Let us not judge. Buddhism, after all, is not a doctrine of commandment. It is about self-discipline. As Prof Emeritus J.B. Dissanayake has pointed out, the logic of two holidays for Vesak draws from a recognition of this element; so there’s one day allocated (ideally, one may add) for spiritual pursuits and the other for celebration.   


Of course the celebrations are not limited to a single day or to the two designated holidays. There are dansal offering all kinds of things. There’s rice and curry, bread and sambol, manioc and kochchi sambol, sago, soft drinks, kadala, koththamalli, ice cream and all kinds of other interesting things to eat and drink.

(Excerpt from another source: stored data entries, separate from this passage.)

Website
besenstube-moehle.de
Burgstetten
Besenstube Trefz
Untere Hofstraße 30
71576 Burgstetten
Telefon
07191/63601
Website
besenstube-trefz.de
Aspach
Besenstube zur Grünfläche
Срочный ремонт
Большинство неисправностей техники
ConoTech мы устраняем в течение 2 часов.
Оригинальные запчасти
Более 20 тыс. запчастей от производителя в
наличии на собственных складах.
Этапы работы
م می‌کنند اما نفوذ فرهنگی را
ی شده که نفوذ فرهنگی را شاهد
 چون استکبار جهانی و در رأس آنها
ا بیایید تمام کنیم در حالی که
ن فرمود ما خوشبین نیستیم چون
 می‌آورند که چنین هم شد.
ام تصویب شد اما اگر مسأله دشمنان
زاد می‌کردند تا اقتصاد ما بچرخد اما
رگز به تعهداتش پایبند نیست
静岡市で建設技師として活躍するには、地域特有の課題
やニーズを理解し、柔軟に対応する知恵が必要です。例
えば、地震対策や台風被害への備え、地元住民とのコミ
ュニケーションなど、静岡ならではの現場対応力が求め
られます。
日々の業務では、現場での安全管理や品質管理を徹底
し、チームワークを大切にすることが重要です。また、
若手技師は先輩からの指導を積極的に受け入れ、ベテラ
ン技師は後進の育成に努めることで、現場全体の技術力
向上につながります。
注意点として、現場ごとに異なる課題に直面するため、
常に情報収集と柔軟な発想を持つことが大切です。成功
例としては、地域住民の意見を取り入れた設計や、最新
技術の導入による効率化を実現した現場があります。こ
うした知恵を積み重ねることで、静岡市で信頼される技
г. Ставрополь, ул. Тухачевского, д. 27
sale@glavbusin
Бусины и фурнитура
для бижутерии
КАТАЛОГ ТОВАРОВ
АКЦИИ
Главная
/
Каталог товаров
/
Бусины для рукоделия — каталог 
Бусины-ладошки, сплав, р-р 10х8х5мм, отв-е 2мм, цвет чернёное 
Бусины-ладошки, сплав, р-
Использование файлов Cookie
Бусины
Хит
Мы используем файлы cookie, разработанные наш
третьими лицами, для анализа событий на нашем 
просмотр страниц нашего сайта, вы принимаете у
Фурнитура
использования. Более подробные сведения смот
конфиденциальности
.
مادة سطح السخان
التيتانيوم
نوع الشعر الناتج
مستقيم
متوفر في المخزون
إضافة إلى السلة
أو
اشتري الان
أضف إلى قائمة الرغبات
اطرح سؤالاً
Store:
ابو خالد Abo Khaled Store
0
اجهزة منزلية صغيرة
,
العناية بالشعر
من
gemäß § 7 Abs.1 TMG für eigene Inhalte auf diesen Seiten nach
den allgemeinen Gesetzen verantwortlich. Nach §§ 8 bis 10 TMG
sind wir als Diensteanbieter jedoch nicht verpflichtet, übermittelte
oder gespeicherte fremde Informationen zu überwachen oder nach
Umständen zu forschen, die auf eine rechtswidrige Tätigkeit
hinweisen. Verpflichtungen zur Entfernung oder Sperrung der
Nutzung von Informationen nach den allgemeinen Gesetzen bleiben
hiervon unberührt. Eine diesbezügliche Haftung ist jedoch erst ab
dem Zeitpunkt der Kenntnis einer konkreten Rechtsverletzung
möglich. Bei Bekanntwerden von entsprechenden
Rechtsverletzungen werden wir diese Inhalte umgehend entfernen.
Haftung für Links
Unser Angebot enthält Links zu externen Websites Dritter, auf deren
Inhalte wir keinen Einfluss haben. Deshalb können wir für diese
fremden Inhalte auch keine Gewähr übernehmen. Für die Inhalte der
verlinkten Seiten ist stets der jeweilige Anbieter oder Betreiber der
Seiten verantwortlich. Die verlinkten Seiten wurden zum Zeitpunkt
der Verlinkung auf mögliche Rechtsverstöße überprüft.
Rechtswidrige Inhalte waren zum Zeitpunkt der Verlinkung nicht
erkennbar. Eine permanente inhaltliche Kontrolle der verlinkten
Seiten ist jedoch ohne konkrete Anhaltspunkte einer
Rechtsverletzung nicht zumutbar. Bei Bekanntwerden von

Some communities, especially children, often organize a flower-dansala outside temples, for the benefit of the devout. There’s ‘spectacle’ here of course, but that should not detract from the spirit of giving and as importantly the coming together of a community. In most cases, let us not forget, the beneficiaries are total strangers.   


There’s something precious about this ‘spectacle,’ then.   
And it finds expression in numerous ways. A group calling itself “Rata Rakina Parapura” (The Generation that Protects the Nation), for example, has suggested that the Themagula (the birth, enlightenment and the parinirvana of the Buddha) be marked by planting a tree. It’s at once the offering of an alternative to ‘spectacle’ and also a call for deeper reflection on the word of the Buddha.   
What is planting a tree if not helping arrest the wanton destruction of the natural world by the human species? While protesting all that is fine and even necessary, planting a tree is a quiet, determined and effective counter that seeks to correct the errors of one’s fellow creatures. More trees, more oxygen; more trees, more food for all creatures. Sabbe satta bhavantu sukhitatta.  It is an affirmation of that simple but profound call of maithree 
or compassion.   


Vesak, then, is about the collective, not just family, but also village; not village alone, but nation; not only nation but the entire earth; and not just our fellow human beings in their differences and similarities, their embraces and call to arms, their indulgence in vilification and counter-vilification, ridicule and superiority, but all creatures big and small, on earth, under the surface and above it, visible to the naked eye and too small to notice.  
Sabbe satta bhavantu sukhitatta. It is certainly something to reflect on, as the vast majority of people in our island nation celebrate their thiloguru  and the themagula.